## What is expected
Take every line containing "trường" out of the records.

****

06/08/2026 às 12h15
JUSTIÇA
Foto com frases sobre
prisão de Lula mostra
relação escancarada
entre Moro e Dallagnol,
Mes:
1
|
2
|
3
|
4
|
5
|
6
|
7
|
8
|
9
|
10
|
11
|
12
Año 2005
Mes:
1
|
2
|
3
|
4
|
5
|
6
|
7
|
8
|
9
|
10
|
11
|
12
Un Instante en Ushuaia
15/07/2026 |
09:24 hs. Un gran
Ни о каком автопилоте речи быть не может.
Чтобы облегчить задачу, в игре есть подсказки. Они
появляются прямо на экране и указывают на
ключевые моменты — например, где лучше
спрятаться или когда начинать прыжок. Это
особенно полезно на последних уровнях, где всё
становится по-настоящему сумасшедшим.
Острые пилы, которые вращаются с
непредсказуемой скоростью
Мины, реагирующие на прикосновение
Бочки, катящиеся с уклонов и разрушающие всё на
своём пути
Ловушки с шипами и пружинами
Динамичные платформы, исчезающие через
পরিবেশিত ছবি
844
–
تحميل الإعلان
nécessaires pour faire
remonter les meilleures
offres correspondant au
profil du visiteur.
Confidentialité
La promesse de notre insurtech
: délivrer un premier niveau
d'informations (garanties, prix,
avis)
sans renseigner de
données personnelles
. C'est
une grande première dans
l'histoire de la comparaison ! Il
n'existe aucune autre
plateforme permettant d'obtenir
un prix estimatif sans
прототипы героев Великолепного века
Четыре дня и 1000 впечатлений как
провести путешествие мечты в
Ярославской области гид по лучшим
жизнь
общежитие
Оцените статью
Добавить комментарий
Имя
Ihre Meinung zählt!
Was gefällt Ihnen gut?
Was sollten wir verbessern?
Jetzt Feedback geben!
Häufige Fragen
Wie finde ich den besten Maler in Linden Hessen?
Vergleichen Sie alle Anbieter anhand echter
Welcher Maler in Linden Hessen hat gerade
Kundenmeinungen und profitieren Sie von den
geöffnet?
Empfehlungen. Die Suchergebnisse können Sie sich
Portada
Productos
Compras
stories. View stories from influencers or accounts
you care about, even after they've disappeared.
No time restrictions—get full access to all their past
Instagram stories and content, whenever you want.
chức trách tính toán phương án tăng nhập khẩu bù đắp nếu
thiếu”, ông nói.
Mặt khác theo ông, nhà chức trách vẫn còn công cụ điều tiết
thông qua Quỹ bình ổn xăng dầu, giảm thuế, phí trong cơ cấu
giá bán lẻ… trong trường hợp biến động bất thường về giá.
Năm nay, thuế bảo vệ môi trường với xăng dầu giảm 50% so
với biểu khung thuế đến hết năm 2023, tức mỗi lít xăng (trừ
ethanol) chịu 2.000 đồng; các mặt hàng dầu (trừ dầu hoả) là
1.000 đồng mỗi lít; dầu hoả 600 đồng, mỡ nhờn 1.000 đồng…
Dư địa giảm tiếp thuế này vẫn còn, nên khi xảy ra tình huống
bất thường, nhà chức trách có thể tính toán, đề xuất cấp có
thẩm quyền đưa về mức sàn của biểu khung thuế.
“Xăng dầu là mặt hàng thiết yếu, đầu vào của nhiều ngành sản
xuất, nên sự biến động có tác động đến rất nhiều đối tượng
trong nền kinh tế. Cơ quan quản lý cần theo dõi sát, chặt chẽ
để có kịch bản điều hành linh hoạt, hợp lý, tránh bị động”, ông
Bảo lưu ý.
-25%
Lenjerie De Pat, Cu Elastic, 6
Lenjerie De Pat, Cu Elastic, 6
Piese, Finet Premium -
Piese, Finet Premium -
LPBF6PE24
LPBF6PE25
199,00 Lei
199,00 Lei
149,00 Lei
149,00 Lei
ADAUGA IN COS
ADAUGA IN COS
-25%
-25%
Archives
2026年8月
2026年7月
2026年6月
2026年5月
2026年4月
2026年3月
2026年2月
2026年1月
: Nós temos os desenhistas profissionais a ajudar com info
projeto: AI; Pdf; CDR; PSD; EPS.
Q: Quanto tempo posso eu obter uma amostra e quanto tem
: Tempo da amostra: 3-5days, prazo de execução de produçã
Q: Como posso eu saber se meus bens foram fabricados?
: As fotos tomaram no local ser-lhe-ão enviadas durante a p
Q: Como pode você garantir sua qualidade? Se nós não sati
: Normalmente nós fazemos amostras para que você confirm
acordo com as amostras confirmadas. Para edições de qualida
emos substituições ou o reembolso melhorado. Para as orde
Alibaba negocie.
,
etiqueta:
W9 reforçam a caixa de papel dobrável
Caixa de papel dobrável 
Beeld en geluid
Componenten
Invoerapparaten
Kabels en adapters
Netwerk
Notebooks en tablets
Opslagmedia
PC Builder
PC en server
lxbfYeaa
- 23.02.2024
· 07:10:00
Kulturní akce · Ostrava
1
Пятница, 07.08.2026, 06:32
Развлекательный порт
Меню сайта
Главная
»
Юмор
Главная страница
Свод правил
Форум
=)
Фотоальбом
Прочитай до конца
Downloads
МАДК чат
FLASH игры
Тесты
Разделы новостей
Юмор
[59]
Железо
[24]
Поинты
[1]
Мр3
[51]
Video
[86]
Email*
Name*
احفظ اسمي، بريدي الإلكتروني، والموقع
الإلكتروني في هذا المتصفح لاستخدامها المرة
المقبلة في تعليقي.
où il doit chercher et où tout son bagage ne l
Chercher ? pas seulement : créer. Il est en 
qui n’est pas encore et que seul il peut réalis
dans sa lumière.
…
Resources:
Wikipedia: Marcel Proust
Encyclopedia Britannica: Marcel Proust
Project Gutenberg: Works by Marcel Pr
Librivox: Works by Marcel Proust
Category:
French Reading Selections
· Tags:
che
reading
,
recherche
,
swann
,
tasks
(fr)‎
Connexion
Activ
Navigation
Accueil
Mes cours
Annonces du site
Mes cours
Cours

****

## Result of the task
giá bán lẻ… trong trường hợp biến động bất thường về giá.
Năm nay, thuế bảo vệ môi trường với xăng dầu giảm 50% so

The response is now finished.